As a disclaimer, I use the term grief in a general sense, one of  letting go, alongside a melancholic revisitation of life will never be the same. I have not trod the path of witnessing a child suffer gravely through illness or death or addiction. The parents who endure such suffering  are my heroes, for they exist within a span of reality unbeknownst to many.

With the good-bye’s, grief is a familiar companion – the cute lisp that disappears with teasing, or the permanent teeth that make mouths seem gapey, or the independent defiance of a two year old, or a growth spurt that results in the inevitable and unpleasant effects of puberty. While none of these is tragic, the cumulative result is a new, different, foreign child.

I have known the mothers who occupy themselves with an anxious busy-ness to avoid the threat of passing time. I have also known the mothers who live in the present, embracing the process, aware of their minefield of mistakes. I have known mothers who yell, who don’t sleep, who succumb to worry and fear, who lie awake waiting for the front door to unlock. I have known the mothers who second guess and the ones with full and unwavering confidence in their parenting skills.

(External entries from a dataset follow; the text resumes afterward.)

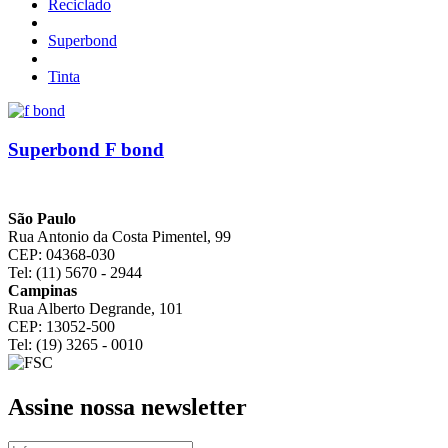
Reciclado
Superbond
Tinta
Superbond F bond
São Paulo
Rua Antonio da Costa Pimentel, 99
CEP: 04368-030
Tel: (11) 5670 - 2944
Campinas
Rua Alberto Degrande, 101
CEP: 13052-500
Tel: (19) 3265 - 0010
Assine nossa newsletter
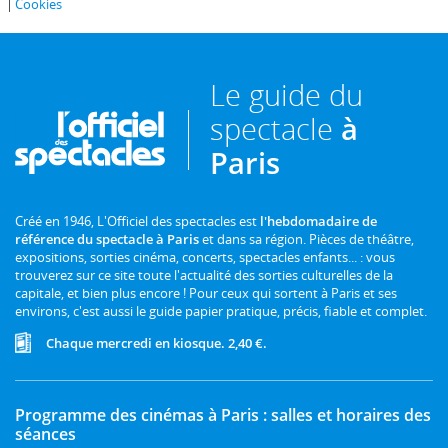
Cookies
Le guide du
spectacle
à
Paris
Créé en 1946, L'Officiel des spectacles est
l'hebdomadaire de
référence du spectacle à Paris
et dans sa région. Pièces de théâtre,
expositions, sorties cinéma, concerts, spectacles enfants... : vous
trouverez sur ce site toute l'actualité des sorties culturelles de la
capitale, et bien plus encore ! Pour ceux qui sortent à Paris et ses
environs, c'est aussi le guide papier pratique, précis, fiable et complet.
Chaque mercredi en kiosque. 2,40 €.
Programme des cinémas à Paris : salles et horaires des
séances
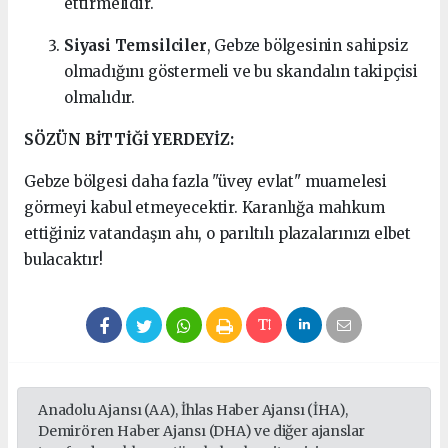
ettirmelidir.
Siyasi Temsilciler
, Gebze bölgesinin sahipsiz
olmadığını göstermeli ve bu skandalın takipçisi
olmalıdır.
SÖZÜN BİTTİĞİ YERDEYİZ:
Gebze bölgesi daha fazla "üvey evlat" muamelesi
görmeyi kabul etmeyecektir. Karanlığa mahkum
ettiğiniz vatandaşın ahı, o parıltılı plazalarınızı elbet
bulacaktır!
Anadolu Ajansı (AA), İhlas Haber Ajansı (İHA),
Demirören Haber Ajansı (DHA) ve diğer ajanslar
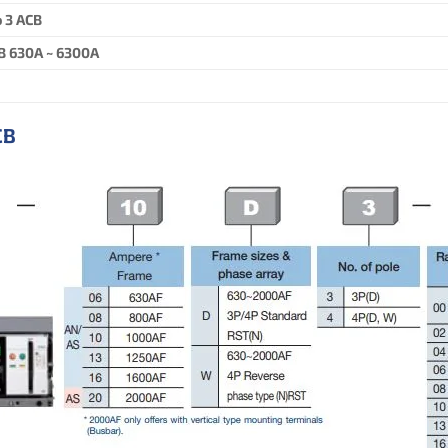
 3 ACB
B 630A ~ 6300A
CB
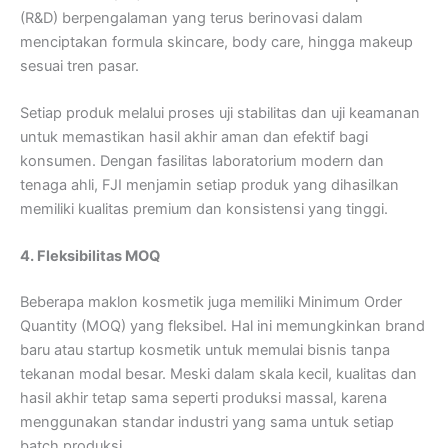
(R&D) berpengalaman yang terus berinovasi dalam
menciptakan formula skincare, body care, hingga makeup
sesuai tren pasar.
Setiap produk melalui proses uji stabilitas dan uji keamanan
untuk memastikan hasil akhir aman dan efektif bagi
konsumen. Dengan fasilitas laboratorium modern dan
tenaga ahli, FJI menjamin setiap produk yang dihasilkan
memiliki kualitas premium dan konsistensi yang tinggi.
4. Fleksibilitas MOQ
Beberapa maklon kosmetik juga memiliki Minimum Order
Quantity (MOQ) yang fleksibel. Hal ini memungkinkan brand
baru atau startup kosmetik untuk memulai bisnis tanpa
tekanan modal besar. Meski dalam skala kecil, kualitas dan
hasil akhir tetap sama seperti produksi massal, karena
menggunakan standar industri yang sama untuk setiap
batch produksi.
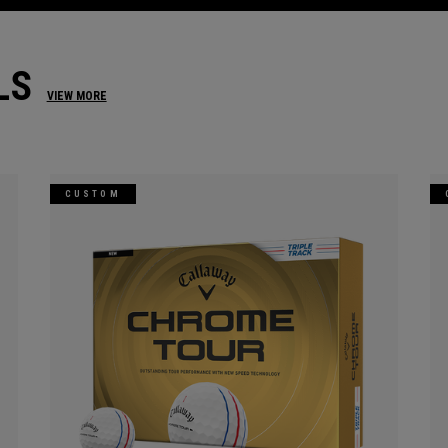
LS
VIEW MORE
CUSTOM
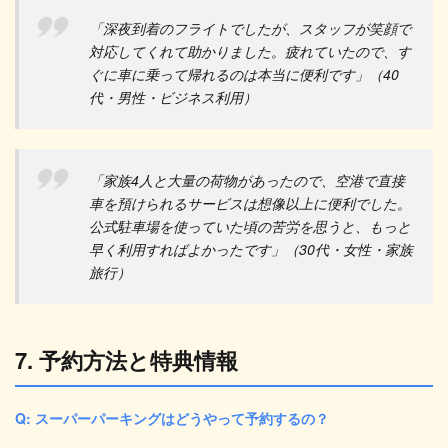
「深夜到着のフライトでしたが、スタッフが笑顔で
対応してくれて助かりました。疲れていたので、す
ぐに車に乗って帰れるのは本当に便利です」（40
代・男性・ビジネス利用）
「家族4人と大量の荷物があったので、空港で直接
車を預けられるサービスは想像以上に便利でした。
公式駐車場を使っていた頃の苦労を思うと、もっと
早く利用すればよかったです」（30代・女性・家族
旅行）
7. 予約方法と特典情報
Q: スーパーパーキングはどうやって予約するの？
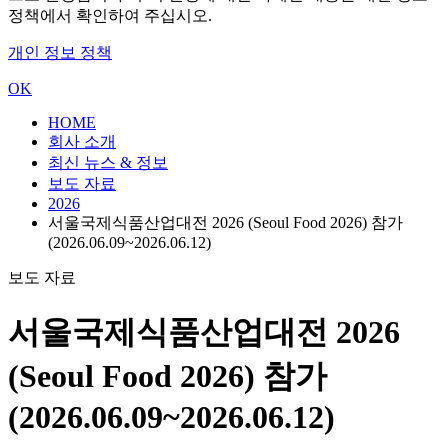
정책에서 확인하여 주십시오.
개인 정보 정책
OK
HOME
회사 소개
최신 뉴스 & 정보
보도 자료
2026
서울국제식품산업대전 2026 (Seoul Food 2026) 참가
(2026.06.09~2026.06.12)
보도 자료
서울국제식품산업대전 2026
(Seoul Food 2026) 참가
(2026.06.09~2026.06.12)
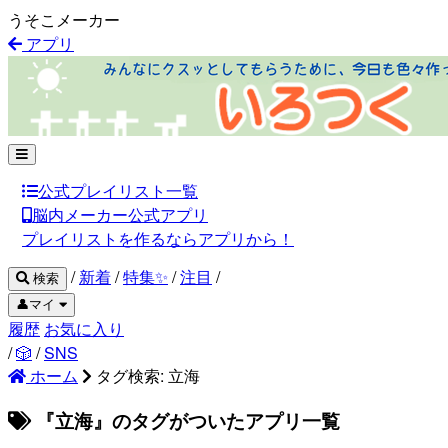
うそこメーカー
アプリ
公式プレイリスト一覧
脳内メーカー公式アプリ
プレイリストを作るならアプリから！
/
新着
/
特集✨
/
注目
/
検索
👤マイ
履歴
お気に入り
/
🎲
/
SNS
ホーム
タグ検索: 立海
『立海』のタグがついたアプリ一覧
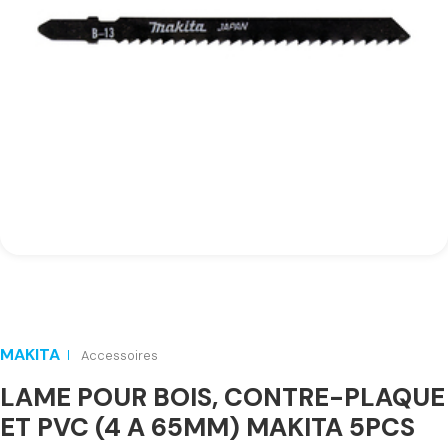
MAKITA
Accessoires
LAME POUR BOIS, CONTRE-PLAQUE
ET PVC (4 A 65MM) MAKITA 5PCS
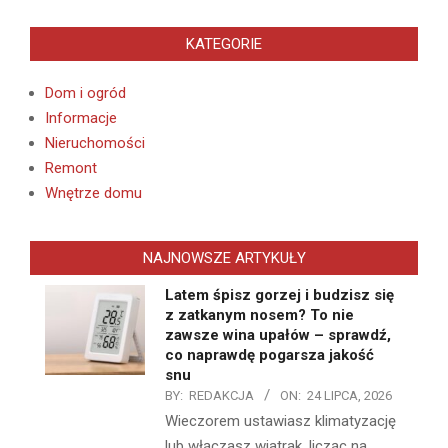
KATEGORIE
Dom i ogród
Informacje
Nieruchomości
Remont
Wnętrze domu
NAJNOWSZE ARTYKUŁY
Latem śpisz gorzej i budzisz się
z zatkanym nosem? To nie
zawsze wina upałów – sprawdź,
co naprawdę pogarsza jakość
snu
BY:
REDAKCJA
ON:
24 LIPCA, 2026
Wieczorem ustawiasz klimatyzację
lub włączasz wiatrak, licząc na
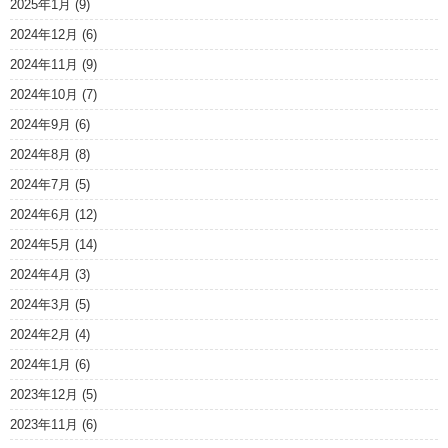
2025年1月
(9)
2024年12月
(6)
2024年11月
(9)
2024年10月
(7)
2024年9月
(6)
2024年8月
(8)
2024年7月
(5)
2024年6月
(12)
2024年5月
(14)
2024年4月
(3)
2024年3月
(5)
2024年2月
(4)
2024年1月
(6)
2023年12月
(5)
2023年11月
(6)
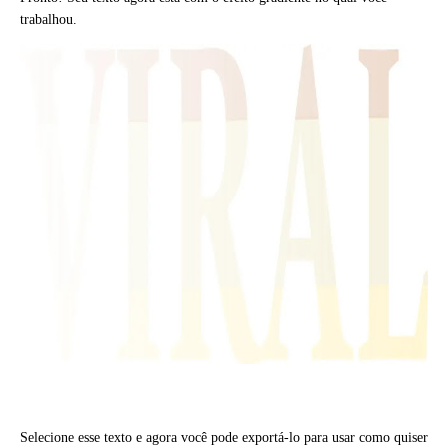
trabalhou.
Selecione esse texto e agora você pode exportá-lo para usar como quiser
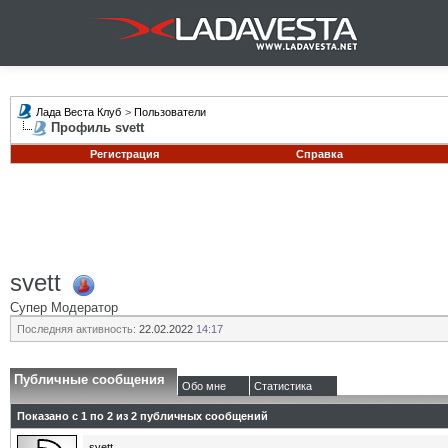
Лада Веста Клуб
>
Пользователи
Профиль svett
Регистрация
Справка
svett
Супер Модератор
Последняя активность:
22.02.2022
14:17
Публичные сообщения
Обо мне
Статистика
Показано с 1 по
2
из
2
публичных сообщений
svett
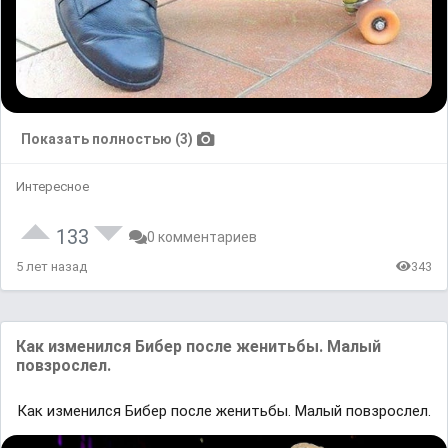
Показать полностью (3)
Интересное
133
0 комментариев
5 лет назад
343
Как изменился Бибер после женитьбы. Малый
повзрослел.
Как изменился Бибер после женитьбы. Малый повзрослел.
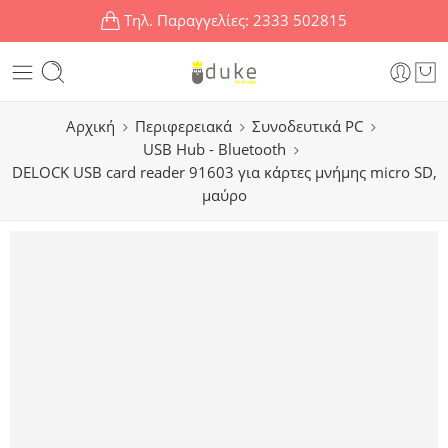
Τηλ. Παραγγελίες:
2333 502815
Αρχική
Περιφερειακά
Συνοδευτικά PC
USB Hub - Bluetooth
DELOCK USB card reader 91603 για κάρτες μνήμης micro SD,
μαύρο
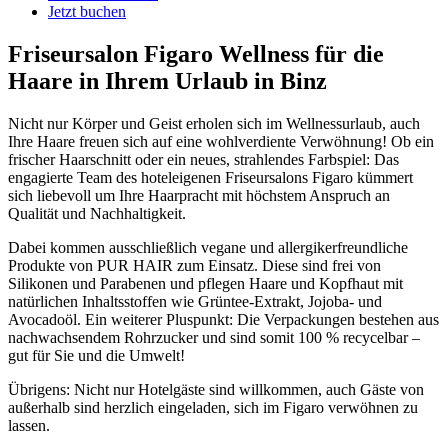
Jetzt buchen
Friseursalon Figaro
Wellness für die
Haare in Ihrem Urlaub in Binz
Nicht nur Körper und Geist erholen sich im Wellnessurlaub, auch
Ihre Haare freuen sich auf eine wohlverdiente Verwöhnung! Ob ein
frischer Haarschnitt oder ein neues, strahlendes Farbspiel: Das
engagierte Team des hoteleigenen Friseursalons Figaro kümmert
sich liebevoll um Ihre Haarpracht mit höchstem Anspruch an
Qualität und Nachhaltigkeit.
Dabei kommen ausschließlich vegane und allergikerfreundliche
Produkte von PUR HAIR zum Einsatz. Diese sind frei von
Silikonen und Parabenen und pflegen Haare und Kopfhaut mit
natürlichen Inhaltsstoffen wie Grüntee-Extrakt, Jojoba- und
Avocadoöl. Ein weiterer Pluspunkt: Die Verpackungen bestehen aus
nachwachsendem Rohrzucker und sind somit 100 % recycelbar –
gut für Sie und die Umwelt!
Übrigens: Nicht nur Hotelgäste sind willkommen, auch Gäste von
außerhalb sind herzlich eingeladen, sich im Figaro verwöhnen zu
lassen.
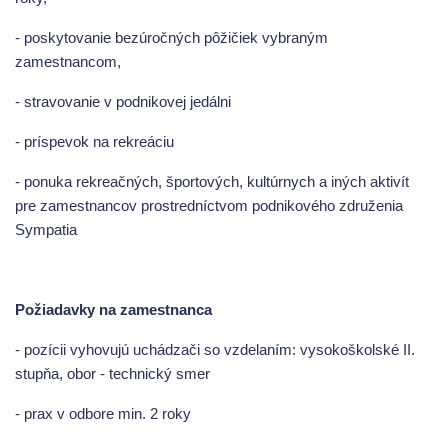
- poskytovanie bezúročných pôžičiek vybraným
zamestnancom,
- stravovanie v podnikovej jedálni
- príspevok na rekreáciu
- ponuka rekreačných, športových, kultúrnych a iných aktivít
pre zamestnancov prostredníctvom podnikového združenia
Sympatia
Požiadavky na zamestnanca
- pozícii vyhovujú uchádzači so vzdelaním: vysokoškolské II.
stupňa, obor - technický smer
- prax v odbore min. 2 roky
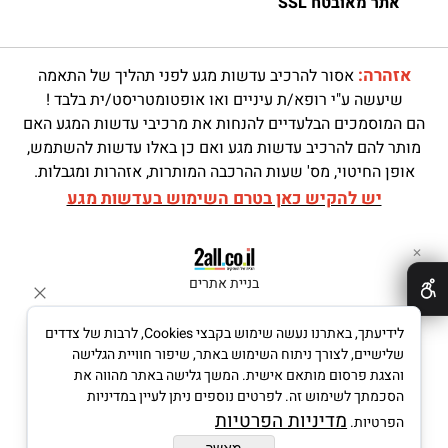
אתר מאובטח SSL
אזהרה:
אסור להרכיב עדשות מגע לפני תהליך של התאמה
שיעשה ע"י רופא/ת עיניים ואו אופטומטריסט/ית בלבד !
הם המוסמכים הבלעדיים להנחות את מרכיבי עדשות המגע האם
מותר להם להרכיב עדשות מגע ואם כן באלו עדשות להשתמש,
אופן החיטוי, מס' שעות ההרכבה המותרות, אזהרות ומגבלות.
יש להקיש כאן בטרם השימוש בעדשות מגע
✕
בניית אתרים
לידיעתך, באתרנו נעשה שימוש בקבצי Cookies, לרבות של צדדים
שלישיים, לצורך ניתוח השימוש באתר, שיפור חוויית הגלישה
והצגת פרסום מותאם אישית. המשך גלישה באתר מהווה את
הסכמתך לשימוש זה. לפרטים נוספים ניתן לעיין במדיניות
מדיניות הפרטיות
הפרטיות.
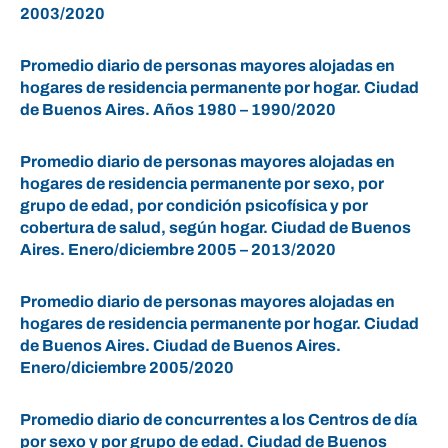
2003/2020
Promedio diario de personas mayores alojadas en
hogares de residencia permanente por hogar. Ciudad
de Buenos Aires. Años 1980 – 1990/2020
Promedio diario de personas mayores alojadas en
hogares de residencia permanente por sexo, por
grupo de edad, por condición psicofísica y por
cobertura de salud, según hogar. Ciudad de Buenos
Aires. Enero/diciembre 2005 – 2013/2020
Promedio diario de personas mayores alojadas en
hogares de residencia permanente por hogar. Ciudad
de Buenos Aires. Ciudad de Buenos Aires.
Enero/diciembre 2005/2020
Promedio diario de concurrentes a los Centros de día
por sexo y por grupo de edad. Ciudad de Buenos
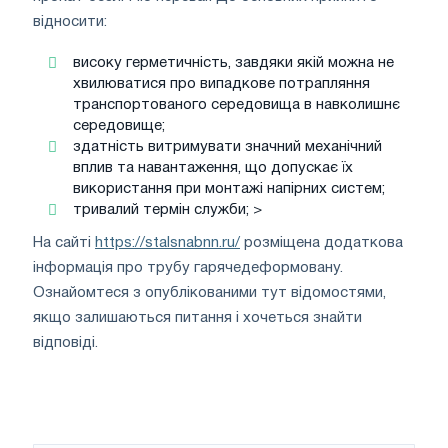
відносити:
високу герметичність, завдяки якій можна не
хвилюватися про випадкове потрапляння
транспортованого середовища в навколишнє
середовище;
здатність витримувати значний механічний
вплив та навантаження, що допускає їх
використання при монтажі напірних систем;
тривалий термін служби; >
На сайті
https://stalsnabnn.ru/
розміщена додаткова
інформація про трубу гарячедеформовану.
Ознайомтеся з опублікованими тут відомостями,
якщо залишаються питання і хочеться знайти
відповіді.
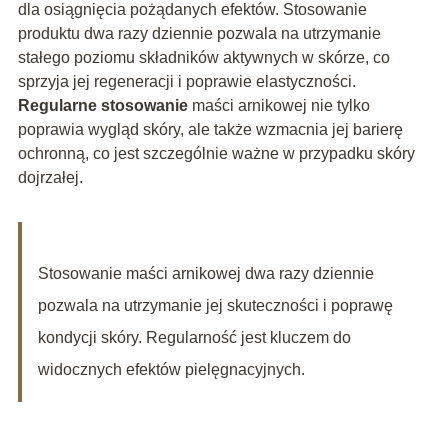
dla osiągnięcia pożądanych efektów. Stosowanie
produktu dwa razy dziennie pozwala na utrzymanie
stałego poziomu składników aktywnych w skórze, co
sprzyja jej regeneracji i poprawie elastyczności.
Regularne stosowanie
maści arnikowej nie tylko
poprawia wygląd skóry, ale także wzmacnia jej barierę
ochronną, co jest szczególnie ważne w przypadku skóry
dojrzałej.
Stosowanie maści arnikowej dwa razy dziennie
pozwala na utrzymanie jej skuteczności i poprawę
kondycji skóry. Regularność jest kluczem do
widocznych efektów pielęgnacyjnych.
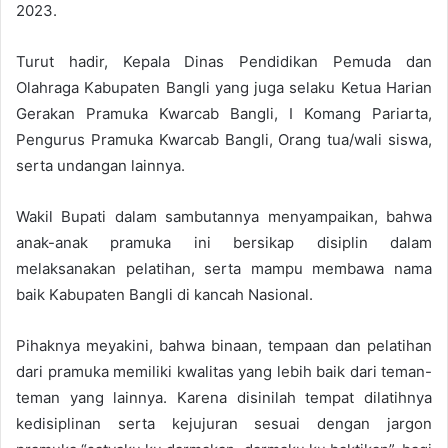
2023.
Turut hadir, Kepala Dinas Pendidikan Pemuda dan
Olahraga Kabupaten Bangli yang juga selaku Ketua Harian
Gerakan Pramuka Kwarcab Bangli, I Komang Pariarta,
Pengurus Pramuka Kwarcab Bangli, Orang tua/wali siswa,
serta undangan lainnya.
Wakil Bupati dalam sambutannya menyampaikan, bahwa
anak-anak pramuka ini bersikap disiplin dalam
melaksanakan pelatihan, serta mampu membawa nama
baik Kabupaten Bangli di kancah Nasional.
Pihaknya meyakini, bahwa binaan, tempaan dan pelatihan
dari pramuka memiliki kwalitas yang lebih baik dari teman-
teman yang lainnya. Karena disinilah tempat dilatihnya
kedisiplinan serta kejujuran sesuai dengan jargon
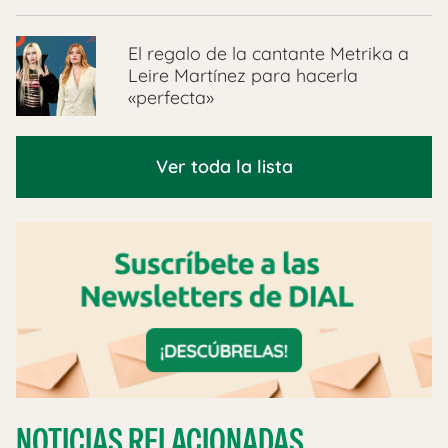
El regalo de la cantante Metrika a
Leire Martínez para hacerla
«perfecta»
Ver toda la lista
NOTICIAS RELACIONADAS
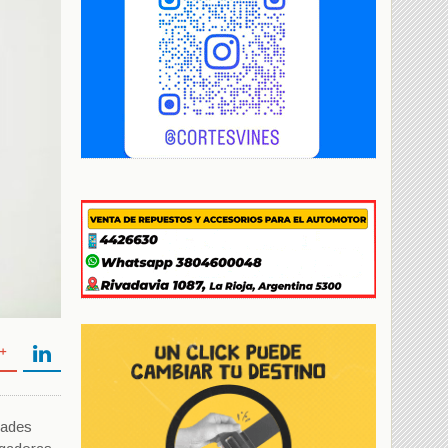
dades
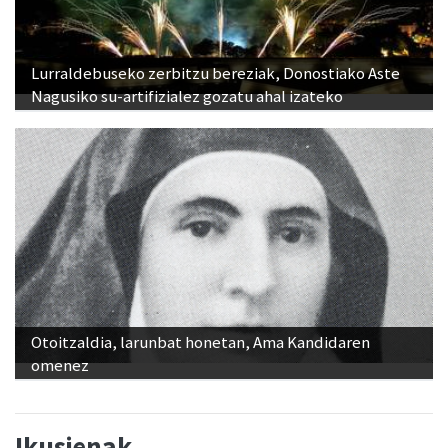
Lurraldebuseko zerbitzu bereziak, Donostiako Aste
Nagusiko su-artifizialez gozatu ahal izateko
Otoitzaldia, larunbat honetan, Ama Kandidaren
omenez
Ikusienak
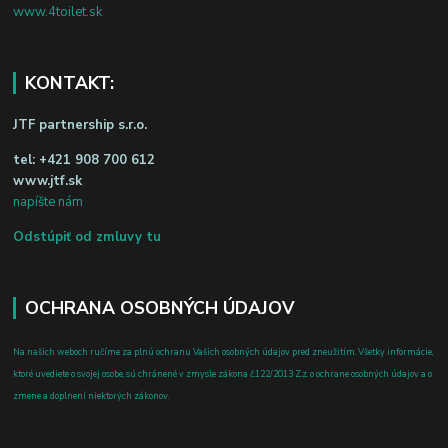
www.4toilet.sk
KONTAKT:
JTF partnership s.r.o.
tel:
+421 908 700 612
www.jtf.sk
napíšte nám
Odstúpiť od zmluvy tu
OCHRANA OSOBNÝCH ÚDAJOV
Na našich weboch ručíme za plnú ochranu Vašich osobných údajov pred zneužitím. Všetky informácie,
ktoré uvediete o svojej osobe, sú chránené v zmysle zákona č.122/2013 Z.z. o ochrane osobných údajov a o
zmene a doplnení niektorých zákonov.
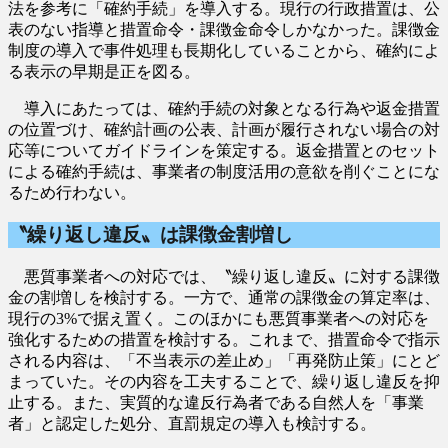
法を参考に「確約手続」を導入する。現行の行政措置は、公
表のない指導と措置命令・課徴金命令しかなかった。課徴金
制度の導入で事件処理も長期化していることから、確約によ
る表示の早期是正を図る。
導入にあたっては、確約手続の対象となる行為や返金措置
の位置づけ、確約計画の公表、計画が履行されない場合の対
応等についてガイドラインを策定する。返金措置とのセット
による確約手続は、事業者の制度活用の意欲を削ぐことにな
るため行わない。
〝繰り返し違反〟は課徴金割増し
悪質事業者への対応では、〝繰り返し違反〟に対する課徴
金の割増しを検討する。一方で、通常の課徴金の算定率は、
現行の3%で据え置く。このほかにも悪質事業者への対応を
強化するための措置を検討する。これまで、措置命令で指示
される内容は、「不当表示の差止め」「再発防止策」にとど
まっていた。その内容を工夫することで、繰り返し違反を抑
止する。また、実質的な違反行為者である自然人を「事業
者」と認定した処分、直罰規定の導入も検討する。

I have known the mothers who resort to withdrawal for self protection and I have known the mothers who fight for what they believe to be true and  right. I have known the mothers who leave and the ones who stay, deep in the trenches. I have known the mothers who weep and I have known the mothers who scream. I have known the mothers who appear perfect and the ones always frazzled. I have known the involved mothers and the relaxed mothers. I have known the demanding mothers and the laissez-faire.

I have known these mothers for I am them all.

I’m not sure there is an objective or right way to parent. Many have touted their expertise, but never is there a replicable combination of child and parent. The myriad of personality traits and quirks and expectations and past experience render recommendations moot, the equations can never add up beyond guesswork. The path is murky, pockmarked with equal parts joy and landmine. Each footfall potentially yielding an explosion of relief or one of fear. Parenting is the greatest gamble, the grandest experiment. Raising the next generation is not a work for the feeble or uncreative or ungracious.

The task of working oneself out of a job is far harder than it seems – that I have to anticipate ten, twenty, thirty years down the road for where this grand experiment might result. My greatest fear, regret. I, an imperfect human with my particular flight of flaws is the one to usher my children into adulthood?  As my engineer husband often quips: This is bad design.

I think I know best. And in many ways, I do. I’ve lived a couple decades more than my oldest. I know things. But the world is different, too. My children do have their own way. They thrive on being different, on finding other methods. This is good and I am grateful, for each generation must be a step or two ahead of the previous. I know my children could change the world if I get out of their way. So, here’s the rub, right? My push, their pull is as it’s designed, the defining work of becoming is bumping against and dwelling in the tension on this journey.

Our family’s days are numbered. This is the truest grief of it all. Each day, week, month that passes, we are a new unit. The dynamics shift and we all readjust. The work is never easy, but we do it. We dig in, make mistakes, slam doors and apologize. We laugh and joke and call each other out. We relinquish control as parents and do our best to relinquish comparisons. No family has the same DNA as ours, no-one. To compare is to diminish, always.

I have a young man, a beautiful young man yearning to be released. We push, he pulls, we give, he takes, we withhold, he still takes. This is his work, cracking the bond between parent and child, mother and child.  The bond never disappears, but it alters, the material becoming pliable, lengthening, and less visible in certain light. This is the truth and beauty, the grief of launching our people into the world. The infant I held and memorized is no longer the boy in my home.

And this is the great sacrifice, the grand experiment – the request and demand, the push and pull, the tension and hopeful resolve. We let them go, send them off, once again reminded as we’ve been over and over and over –

Good parenting is not always about us.